Shamrock-and-snake hagiography. The two beloved Patrick legends — that he used the shamrock to teach Trinitarian doctrine and that he banished snakes from Ireland — are medieval embellishments not present in his own writings. The Trinitarian-shamrock illustration appears no earlier than the 17th century. The snake-banishing legend is a metaphor for paganism that became literal in popular telling. The Confessio contains neither. Modern Reformed readers should honor the historical missionary the genuine sources preserve, not the medieval folklore that has accumulated around him.
Latin Patricius ("nobleman, member of the patrician class"), from pater ("father"). Christian use traces to Patrick of Ireland (5th c. AD).

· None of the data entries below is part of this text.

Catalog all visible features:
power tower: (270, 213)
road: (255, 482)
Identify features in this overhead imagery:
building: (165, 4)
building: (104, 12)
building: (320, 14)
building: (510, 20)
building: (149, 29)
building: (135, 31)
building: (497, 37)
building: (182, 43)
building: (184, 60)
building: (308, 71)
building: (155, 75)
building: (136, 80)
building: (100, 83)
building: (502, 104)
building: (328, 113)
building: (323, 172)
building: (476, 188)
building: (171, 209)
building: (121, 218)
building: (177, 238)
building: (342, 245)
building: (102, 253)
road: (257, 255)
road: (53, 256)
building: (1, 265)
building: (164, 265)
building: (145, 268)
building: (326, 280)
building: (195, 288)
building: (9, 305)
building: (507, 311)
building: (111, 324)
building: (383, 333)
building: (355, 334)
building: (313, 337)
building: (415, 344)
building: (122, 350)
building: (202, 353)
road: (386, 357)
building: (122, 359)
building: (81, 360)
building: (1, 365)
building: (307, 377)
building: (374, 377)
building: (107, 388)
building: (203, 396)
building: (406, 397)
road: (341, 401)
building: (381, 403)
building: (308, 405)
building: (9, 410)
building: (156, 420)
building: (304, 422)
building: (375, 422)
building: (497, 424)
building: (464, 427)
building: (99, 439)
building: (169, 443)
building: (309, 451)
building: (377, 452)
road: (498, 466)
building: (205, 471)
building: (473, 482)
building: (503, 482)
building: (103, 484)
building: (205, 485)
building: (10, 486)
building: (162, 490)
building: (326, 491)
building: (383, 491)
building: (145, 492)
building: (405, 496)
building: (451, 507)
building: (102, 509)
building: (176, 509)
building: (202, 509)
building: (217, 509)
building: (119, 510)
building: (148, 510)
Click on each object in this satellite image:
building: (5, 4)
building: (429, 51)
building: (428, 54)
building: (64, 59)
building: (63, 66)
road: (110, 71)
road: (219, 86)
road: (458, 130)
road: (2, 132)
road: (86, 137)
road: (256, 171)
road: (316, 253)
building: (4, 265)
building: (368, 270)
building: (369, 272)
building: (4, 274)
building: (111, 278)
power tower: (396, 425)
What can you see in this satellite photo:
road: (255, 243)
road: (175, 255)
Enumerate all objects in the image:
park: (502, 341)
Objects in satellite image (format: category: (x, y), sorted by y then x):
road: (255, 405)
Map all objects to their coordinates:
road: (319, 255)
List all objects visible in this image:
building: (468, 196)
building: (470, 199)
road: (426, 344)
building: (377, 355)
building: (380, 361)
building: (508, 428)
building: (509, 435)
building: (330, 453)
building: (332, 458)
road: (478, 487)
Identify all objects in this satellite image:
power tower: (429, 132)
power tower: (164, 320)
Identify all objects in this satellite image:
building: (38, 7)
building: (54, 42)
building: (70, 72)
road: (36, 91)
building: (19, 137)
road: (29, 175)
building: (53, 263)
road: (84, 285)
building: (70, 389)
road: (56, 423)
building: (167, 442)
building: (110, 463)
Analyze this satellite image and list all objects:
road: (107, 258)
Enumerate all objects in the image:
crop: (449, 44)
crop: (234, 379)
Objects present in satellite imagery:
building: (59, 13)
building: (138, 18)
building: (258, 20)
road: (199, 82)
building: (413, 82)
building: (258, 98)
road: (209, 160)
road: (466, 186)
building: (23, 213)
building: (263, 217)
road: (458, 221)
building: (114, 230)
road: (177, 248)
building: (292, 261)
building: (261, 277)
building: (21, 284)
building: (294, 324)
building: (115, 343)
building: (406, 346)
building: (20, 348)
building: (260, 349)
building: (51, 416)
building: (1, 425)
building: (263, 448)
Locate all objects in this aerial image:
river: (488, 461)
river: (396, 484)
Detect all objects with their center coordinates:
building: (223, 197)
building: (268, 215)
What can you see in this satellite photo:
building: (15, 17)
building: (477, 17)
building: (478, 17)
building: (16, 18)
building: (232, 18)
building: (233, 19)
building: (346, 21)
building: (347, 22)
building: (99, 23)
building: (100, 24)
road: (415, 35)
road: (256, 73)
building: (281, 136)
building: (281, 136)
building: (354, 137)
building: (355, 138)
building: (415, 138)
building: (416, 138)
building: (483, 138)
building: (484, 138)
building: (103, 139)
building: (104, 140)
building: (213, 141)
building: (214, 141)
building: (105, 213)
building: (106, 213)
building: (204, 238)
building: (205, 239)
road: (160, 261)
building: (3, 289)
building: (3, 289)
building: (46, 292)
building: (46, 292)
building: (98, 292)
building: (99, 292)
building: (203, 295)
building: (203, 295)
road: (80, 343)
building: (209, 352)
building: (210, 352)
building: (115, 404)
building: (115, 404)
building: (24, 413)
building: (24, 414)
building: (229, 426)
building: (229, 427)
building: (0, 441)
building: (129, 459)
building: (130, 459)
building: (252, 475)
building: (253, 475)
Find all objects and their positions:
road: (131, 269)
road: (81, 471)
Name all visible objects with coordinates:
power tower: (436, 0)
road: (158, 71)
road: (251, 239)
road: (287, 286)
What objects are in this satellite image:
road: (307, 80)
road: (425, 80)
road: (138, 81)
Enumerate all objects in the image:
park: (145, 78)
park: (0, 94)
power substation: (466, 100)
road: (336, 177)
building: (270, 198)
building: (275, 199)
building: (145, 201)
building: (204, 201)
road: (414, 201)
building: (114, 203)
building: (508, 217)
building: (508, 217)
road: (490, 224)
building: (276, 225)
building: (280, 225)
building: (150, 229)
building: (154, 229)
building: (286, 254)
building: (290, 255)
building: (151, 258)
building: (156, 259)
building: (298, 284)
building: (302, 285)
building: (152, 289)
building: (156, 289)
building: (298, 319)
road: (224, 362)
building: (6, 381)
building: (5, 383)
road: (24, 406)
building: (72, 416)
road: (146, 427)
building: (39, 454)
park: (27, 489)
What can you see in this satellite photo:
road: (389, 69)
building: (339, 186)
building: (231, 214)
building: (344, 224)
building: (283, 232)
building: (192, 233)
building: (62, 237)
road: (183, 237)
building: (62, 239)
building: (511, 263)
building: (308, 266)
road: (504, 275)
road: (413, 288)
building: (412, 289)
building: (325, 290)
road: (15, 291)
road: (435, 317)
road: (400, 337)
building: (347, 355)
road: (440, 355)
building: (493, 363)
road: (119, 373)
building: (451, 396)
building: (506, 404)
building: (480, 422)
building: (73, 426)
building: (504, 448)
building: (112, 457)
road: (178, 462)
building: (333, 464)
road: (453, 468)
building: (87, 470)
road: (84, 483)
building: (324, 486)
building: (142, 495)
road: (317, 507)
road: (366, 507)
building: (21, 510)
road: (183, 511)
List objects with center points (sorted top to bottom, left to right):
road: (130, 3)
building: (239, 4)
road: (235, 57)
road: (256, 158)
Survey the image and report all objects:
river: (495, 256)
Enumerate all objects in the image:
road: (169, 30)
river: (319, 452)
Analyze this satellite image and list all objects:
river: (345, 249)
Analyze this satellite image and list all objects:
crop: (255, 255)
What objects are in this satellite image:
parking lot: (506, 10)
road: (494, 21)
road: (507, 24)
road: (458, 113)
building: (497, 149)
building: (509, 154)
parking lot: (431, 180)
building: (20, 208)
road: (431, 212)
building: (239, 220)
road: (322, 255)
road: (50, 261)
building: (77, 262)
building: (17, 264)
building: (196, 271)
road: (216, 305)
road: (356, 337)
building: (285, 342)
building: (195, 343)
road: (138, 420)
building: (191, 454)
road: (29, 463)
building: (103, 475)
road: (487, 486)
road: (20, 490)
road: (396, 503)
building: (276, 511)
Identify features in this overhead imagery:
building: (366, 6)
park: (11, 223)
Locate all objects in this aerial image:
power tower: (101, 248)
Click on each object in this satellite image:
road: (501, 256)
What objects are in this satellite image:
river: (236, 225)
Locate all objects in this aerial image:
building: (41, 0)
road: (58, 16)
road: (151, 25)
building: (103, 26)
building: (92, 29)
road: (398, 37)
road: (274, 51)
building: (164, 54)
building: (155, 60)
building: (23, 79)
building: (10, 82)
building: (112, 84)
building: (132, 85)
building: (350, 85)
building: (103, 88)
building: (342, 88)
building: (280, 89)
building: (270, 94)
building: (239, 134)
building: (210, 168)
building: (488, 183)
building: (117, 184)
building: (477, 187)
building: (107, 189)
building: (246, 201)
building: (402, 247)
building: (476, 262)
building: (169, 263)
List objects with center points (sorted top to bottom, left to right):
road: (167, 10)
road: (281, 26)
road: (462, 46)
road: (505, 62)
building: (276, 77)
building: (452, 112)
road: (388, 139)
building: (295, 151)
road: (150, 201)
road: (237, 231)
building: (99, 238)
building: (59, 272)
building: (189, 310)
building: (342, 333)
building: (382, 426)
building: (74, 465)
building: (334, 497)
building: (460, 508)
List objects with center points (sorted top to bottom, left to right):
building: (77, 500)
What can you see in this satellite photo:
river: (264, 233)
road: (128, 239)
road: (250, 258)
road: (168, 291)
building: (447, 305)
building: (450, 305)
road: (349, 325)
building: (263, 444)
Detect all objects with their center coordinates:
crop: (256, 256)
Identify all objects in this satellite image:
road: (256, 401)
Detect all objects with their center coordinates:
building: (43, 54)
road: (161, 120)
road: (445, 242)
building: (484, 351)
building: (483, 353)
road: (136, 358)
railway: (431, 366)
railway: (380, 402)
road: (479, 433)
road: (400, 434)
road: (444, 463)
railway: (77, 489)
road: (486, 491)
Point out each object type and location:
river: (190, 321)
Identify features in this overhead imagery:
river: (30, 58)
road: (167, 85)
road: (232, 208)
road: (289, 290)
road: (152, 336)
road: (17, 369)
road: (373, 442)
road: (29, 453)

Latin Patricius — "nobleman, of the patrician class"
From pater — "father"; the Patricii were the founding senatorial families of Rome
Christian use traces to Patrick of Ireland (5th c. AD), the Romano-British missionary to the Irish
Two authentic works survive: Confessio and Epistola ad Coroticum
Variants in modern use: Pádraig (Irish), Patrice (French), Patricio (Spanish/Italian), Patrik (Scandinavian/Slavic), Pat, Paddy, Rick
"Patrick — the Romano-British missionary to Ireland, not the drinking-holiday icon."
"Enslaved by the people he would later evangelize; his return was the most apostolic-pattern missionary action of the patristic age."
"A Reformed-friendly choice for a son: the historical Romano-British missionary whose actual Latin writings preach repentance, faith, and apostolic-pattern evangelism, not the medieval shamrock-and-snake legends or the modern green-beer holiday."